WRAP53ß, survivin and p16INK4a expression as potential predictors of radiotherapy/chemoradiotherapy response in T2N0-T3N0 glottic laryngeal cancer.

The current treatment recommendation for T2-3N0M0 glottic squamous cell carcinoma (SCC) in the Nordic countries comprises of radiotherapy (RT) and chemoradiotherapy (CRT). Tumor radiosensitivity varies and another option is primary surgical treatment, which underlines the need for predictive markers in this patient population. The aim of the present study was to investigate the relation of the proteins WRAP53ß, survivin and p16INK4a to RT/CRT response and ultimate outcome of patients with T2-T3N0 glottic SCC. Protein expression was determined using immunohistochemistry on tumors from 149 patients consecutively treated with RT or CRT at Helsinki University Hospital, Karolinska University Hospital, and Linköping University Hospital during 1999-2010. Our results demonstrate a significantly better 5-year relapse-free survival, disease-free survival (DFS), disease-specific survival and overall survival of patients with T3N0 tumors treated with CRT compared with RT alone. Patients with tumors showing a cytoplasmic staining of WRAP53ß revealed significantly worse DFS compared with those with nuclear staining. For survivin, we observed a trend towards better 5-year DFS in patients with strong nuclear survivin expression compared with those with weak nuclear survivin expression (p=0.091). Eleven (7%) tumors showed p16 positivity, with predilection to younger patients, and this age group of patients with p16-positive SCC had a significantly better DFS compared with patients with p16-negative SCC. Taken together, our results highlight WRAP53ß as a potential biomarker for predicting RT/CRT response in T2-T3N0 glottic SCC. p16 may identify a small but distinct group of glottic SCC with favorable outcome. Furthermore, for T3N0 patients better outcome was observed following CRT compared to RT alone.

On the road with WRAP53ß: guardian of Cajal bodies and genome integrity.

The WRAP53 gene encodes both an antisense transcript (WRAP53α) that stabilizes the tumor suppressor p53 and a protein (WRAP53ß) involved in maintenance of Cajal bodies, telomere elongation and DNA repair. WRAP53ß is one of many proteins containing WD40 domains, known to mediate a variety of cellular processes. These proteins lack enzymatic activity, acting instead as platforms for the assembly of large complexes of proteins and RNAs thus facilitating their interactions. WRAP53ß mediates site-specific interactions between Cajal body factors and DNA repair proteins. Moreover, dysfunction of this protein has been linked to premature aging, cancer and neurodegeneration. Here we summarize the current state of knowledge concerning the multifaceted roles of WRAP53ß in intracellular trafficking, formation of the Cajal body, DNA repair and maintenance of genomic integrity and discuss potential crosstalk between these processes.

The proximity ligation assay reveals that at DNA double-strand breaks WRAP53ß associates with γH2AX and controls interactions between RNF8 and MDC1.

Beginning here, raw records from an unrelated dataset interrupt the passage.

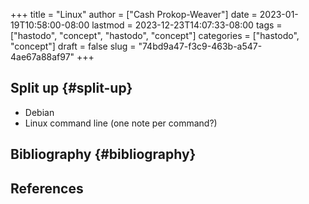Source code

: +++
title = "Linux"
author = ["Cash Prokop-Weaver"]
date = 2023-01-19T10:58:00-08:00
lastmod = 2023-12-23T14:07:33-08:00
tags = ["hastodo", "concept", "hastodo", "concept"]
categories = ["hastodo", "concept"]
draft = false
slug = "74bd9a47-f3c9-463b-a547-4ae67a88af97"
+++

## Split up {#split-up}

-   Debian
-   Linux command line (one note per command?)


## Bibliography {#bibliography}

## References

<style>.csl-entry{text-indent: -1.5em; margin-left: 1.5em;}</style><div class="csl-bib-body">
</div>
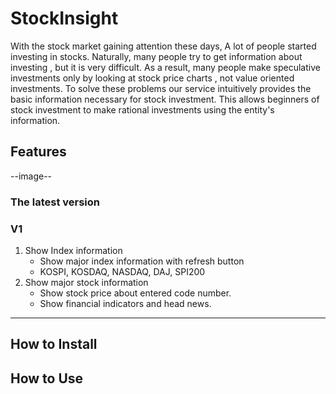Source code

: # StockInsight

With the stock market gaining attention these days, A lot of people started investing in stocks. Naturally, many people try to get information about investing , but it is very difficult. As a result, many people make speculative investments only by looking at stock price charts , not value oriented investments.
To solve these problems our service intuitively provides the basic information necessary for stock investment. This allows beginners of stock investment to make rational investments using the entity's information.

## Features

--image--

### The latest version

### V1

1. Show Index information
    - Show major index information with refresh button
    - KOSPI, KOSDAQ, NASDAQ, DAJ, SPI200
2. Show major stock information
    - Show stock price about entered code number.
    - Show financial indicators and head news.

---

## How to Install

## How to Use
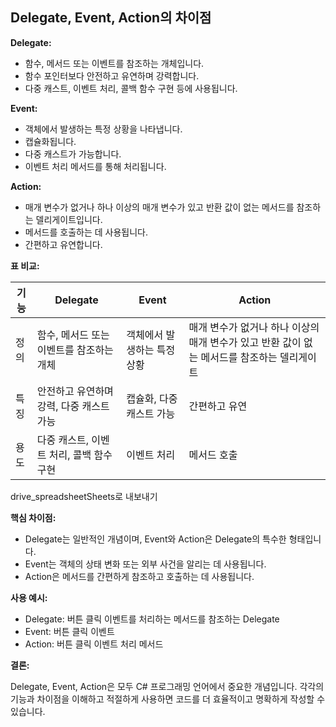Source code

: ##   Delegate, Event, Action의 차이점

**Delegate:**

- 함수, 메서드 또는 이벤트를 참조하는 개체입니다.
- 함수 포인터보다 안전하고 유연하며 강력합니다.
- 다중 캐스트, 이벤트 처리, 콜백 함수 구현 등에 사용됩니다.

**Event:**

- 객체에서 발생하는 특정 상황을 나타냅니다.
- 캡슐화됩니다.
- 다중 캐스트가 가능합니다.
- 이벤트 처리 메서드를 통해 처리됩니다.

**Action:**

- 매개 변수가 없거나 하나 이상의 매개 변수가 있고 반환 값이 없는 메서드를 참조하는 델리게이트입니다.
- 메서드를 호출하는 데 사용됩니다.
- 간편하고 유연합니다.

**표 비교:**

|기능|Delegate|Event|Action|
|---|---|---|---|
|정의|함수, 메서드 또는 이벤트를 참조하는 개체|객체에서 발생하는 특정 상황|매개 변수가 없거나 하나 이상의 매개 변수가 있고 반환 값이 없는 메서드를 참조하는 델리게이트|
|특징|안전하고 유연하며 강력, 다중 캐스트 가능|캡슐화, 다중 캐스트 가능|간편하고 유연|
|용도|다중 캐스트, 이벤트 처리, 콜백 함수 구현|이벤트 처리|메서드 호출|

drive_spreadsheetSheets로 내보내기

**핵심 차이점:**

- Delegate는 일반적인 개념이며, Event와 Action은 Delegate의 특수한 형태입니다.
- Event는 객체의 상태 변화 또는 외부 사건을 알리는 데 사용됩니다.
- Action은 메서드를 간편하게 참조하고 호출하는 데 사용됩니다.

**사용 예시:**

- Delegate: 버튼 클릭 이벤트를 처리하는 메서드를 참조하는 Delegate
- Event: 버튼 클릭 이벤트
- Action: 버튼 클릭 이벤트 처리 메서드

**결론:**

Delegate, Event, Action은 모두 C# 프로그래밍 언어에서 중요한 개념입니다. 각각의 기능과 차이점을 이해하고 적절하게 사용하면 코드를 더 효율적이고 명확하게 작성할 수 있습니다.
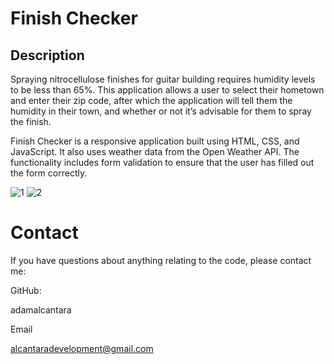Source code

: # Finish Checker

## Description
Spraying nitrocellulose finishes for guitar building requires humidity levels to be less than 65%. This application allows a user to select their hometown and enter their zip code, after which the application will tell them the humidity in their town, and whether or not it’s advisable for them to spray the finish.

Finish Checker is a responsive application built using HTML, CSS, and JavaScript. It also uses weather data from the Open Weather API. The functionality includes form validation to ensure that the user has filled out the form correctly.

![1](https://github.com/adamalcantara/finishchecker/assets/79345904/7bec736e-f9f0-4680-ba4b-74ae85653872)
![2](https://github.com/adamalcantara/finishchecker/assets/79345904/6c97d498-6e90-4caa-919c-eea8143f03d9)

# Contact
If you have questions about anything relating to the code, please contact me: 

GitHub: 

adamalcantara 

Email 

alcantaradevelopment@gmail.com 
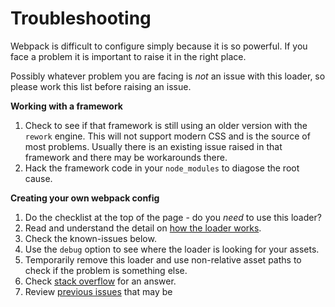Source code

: # Troubleshooting

Webpack is difficult to configure simply because it is so powerful. If you face a problem it is important to raise it in the right place.

Possibly whatever problem you are facing is _not_ an issue with this loader, so please work this list before raising an issue.

**Working with a framework**

1. Check to see if that framework is still using an older version with the `rework` engine. This will not support modern CSS and is the source of most problems. Usually there is an existing issue raised in that framework and there may be workarounds there.
2. Hack the framework code in your `node_modules` to diagose the root cause.

**Creating your own webpack config**

1. Do the checklist at the top of the page - do you _need_ to use this loader?
2. Read and understand the detail on [how the loader works](how-it-works.md).
3. Check the known-issues below.
4. Use the `debug` option to see where the loader is looking for your assets.
5. Temporarily remove this loader and use non-relative asset paths to check if the problem is something else.
6. Check [stack overflow](http://stackoverflow.com/search?q=resolve-url-loader) for an answer.
7. Review [previous issues](/issues?utf8=%E2%9C%93&q=is%3Aissue) that may be 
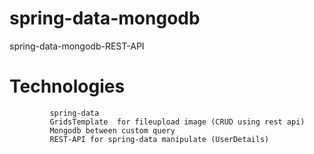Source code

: # spring-data-mongodb
spring-data-mongodb-REST-API


# Technologies

             spring-data
             GridsTemplate  for fileupload image (CRUD using rest api)
             Mongodb between custom query
             REST-API for spring-data manipulate (UserDetails)
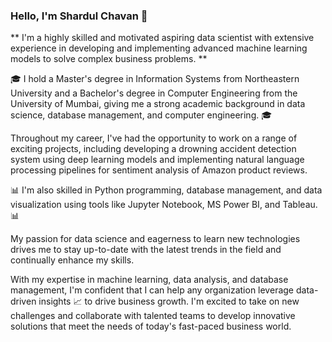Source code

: 
### Hello, I'm Shardul Chavan 👋
** I'm a highly skilled and motivated aspiring data scientist with extensive experience in developing and implementing advanced machine learning models to solve complex business problems. **

🎓
I hold a Master's degree in Information Systems from Northeastern University and a Bachelor's degree in Computer Engineering from the University of Mumbai, giving me a strong academic background in data science, database management, and computer engineering.
🎓

Throughout my career, I've had the opportunity to work on a range of exciting projects, including developing a drowning accident detection system using deep learning models and implementing natural language processing pipelines for sentiment analysis of Amazon product reviews. 

📊 I'm also skilled in Python programming, database management, and data visualization using tools like Jupyter Notebook, MS Power BI, and Tableau.📊

My passion for data science and eagerness to learn new technologies drives me to stay up-to-date with the latest trends in the field and continually enhance my skills.

With my expertise in machine learning, data analysis, and database management, I'm confident that I can help any organization leverage data-driven insights 📈 to drive business growth. I'm excited to take on new challenges and collaborate with talented teams to develop innovative solutions that meet the needs of today's fast-paced business world.






<!--
**shardulchavan/shardulchavan** is a ✨ _special_ ✨ repository because its `README.md` (this file) appears on your GitHub profile.

Here are some ideas to get you started:

- 🔭 I’m currently working on ...
- 🌱 I’m currently learning ...
- 👯 I’m looking to collaborate on ...
- 🤔 I’m looking for help with ...
- 💬 Ask me about ...
- 📫 How to reach me: ...
- 😄 Pronouns: ...
- ⚡ Fun fact: ...
-->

We recently demonstrated that WRAP53ß acts as a key regulator of ubiquitin-dependent repair of DNA double-strand breaks. Here, we applied the proximity ligation assay (PLA) to show that at such breaks WRAP53ß accumulates in close proximity to γH2AX and, furthermore as demonstrated by their co-immunoprecipitation (IP) binds to γH2AX, in a manner dependent on the ATM and ATR kinases. Moreover, formation of complexes between MDC1 and both its partners RNF8 and phosphorylated ATM was visualized. The interaction of MDC1 with RNF8, but not with ATM requires WRAP53ß, suggesting that WRAP53ß facilitates the former interaction without altering phosphorylation of MDC1 by ATM. Furthermore, our findings highlight PLA as a more sensitive method for the analysis of recruitment of repair factors and complex formation at DNA breaks that are difficult to detect using conventional immunofluorescence.